Status: Proposed Date: 2025-01-26 Authors: regelrecht team

Context

The law execution engine requires a language that supports:

  1. Browser deployment: The engine must run in the frontend editor via WebAssembly (WASM)
  2. Deterministic execution: Legal requirement - identical inputs must always produce identical outputs
  3. Type safety: Schema conformance should be verifiable at compile time
  4. AI-aided development: The team uses an AI coding agent as primary development tool

A Python prototype exists (engine/) demonstrating the execution model. The question is which language to use for the production implementation.

Decision

Use Rust for the law execution engine.

Why

Benefits

RequirementHow Rust Addresses It
WASM compilationFirst-class support via wasm-pack and wasm-bindgen. Produces small, fast binaries.
DeterminismCompiler enforces: no implicit type coercion, no null exceptions, exhaustive pattern matching, precise integer types.
Type safetyStrong static types catch schema violations at compile time. Result and Option make error handling explicit.
AI-aided developmentType system provides actionable feedback loop: generate → compile → fix errors → repeat.

Additional benefits:

  • Memory safety without garbage collector (important for WASM performance)

• Record excerpts:
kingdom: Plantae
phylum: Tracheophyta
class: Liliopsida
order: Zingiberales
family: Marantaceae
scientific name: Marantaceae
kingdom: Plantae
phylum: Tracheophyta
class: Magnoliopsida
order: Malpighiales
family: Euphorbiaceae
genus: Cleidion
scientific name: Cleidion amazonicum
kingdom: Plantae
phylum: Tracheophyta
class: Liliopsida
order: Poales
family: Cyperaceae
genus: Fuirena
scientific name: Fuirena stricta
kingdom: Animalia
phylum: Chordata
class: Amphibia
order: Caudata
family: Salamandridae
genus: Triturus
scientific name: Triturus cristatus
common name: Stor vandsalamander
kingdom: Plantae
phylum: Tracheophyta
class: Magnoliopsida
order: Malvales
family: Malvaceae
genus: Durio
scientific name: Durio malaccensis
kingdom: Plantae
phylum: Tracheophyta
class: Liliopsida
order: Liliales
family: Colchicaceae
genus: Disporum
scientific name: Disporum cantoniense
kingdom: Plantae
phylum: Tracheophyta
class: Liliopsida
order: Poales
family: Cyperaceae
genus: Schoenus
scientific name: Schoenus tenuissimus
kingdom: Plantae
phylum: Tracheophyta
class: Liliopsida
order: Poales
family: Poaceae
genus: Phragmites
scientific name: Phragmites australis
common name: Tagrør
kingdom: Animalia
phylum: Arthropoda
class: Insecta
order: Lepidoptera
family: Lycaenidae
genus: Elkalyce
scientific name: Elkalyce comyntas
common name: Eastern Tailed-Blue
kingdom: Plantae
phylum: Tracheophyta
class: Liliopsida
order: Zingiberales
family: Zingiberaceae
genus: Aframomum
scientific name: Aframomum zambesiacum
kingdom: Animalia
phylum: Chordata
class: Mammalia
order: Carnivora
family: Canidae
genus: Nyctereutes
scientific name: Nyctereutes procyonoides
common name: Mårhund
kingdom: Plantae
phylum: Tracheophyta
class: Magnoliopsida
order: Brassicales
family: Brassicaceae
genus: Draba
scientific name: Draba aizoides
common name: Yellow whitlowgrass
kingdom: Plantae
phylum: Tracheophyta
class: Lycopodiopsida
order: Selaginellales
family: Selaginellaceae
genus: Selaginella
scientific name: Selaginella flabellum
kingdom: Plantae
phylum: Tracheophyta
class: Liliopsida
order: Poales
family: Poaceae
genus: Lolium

• Exercise requirements:
Using the Rust decision record above, explain in one to three sentences why Rust suits the team's AI-aided development.

• Answer section:
The team uses an AI coding agent as its primary development tool. Rust's type system gives that work an actionable feedback loop: code is generated, compiled, the compiler errors are fixed, and the cycle repeats.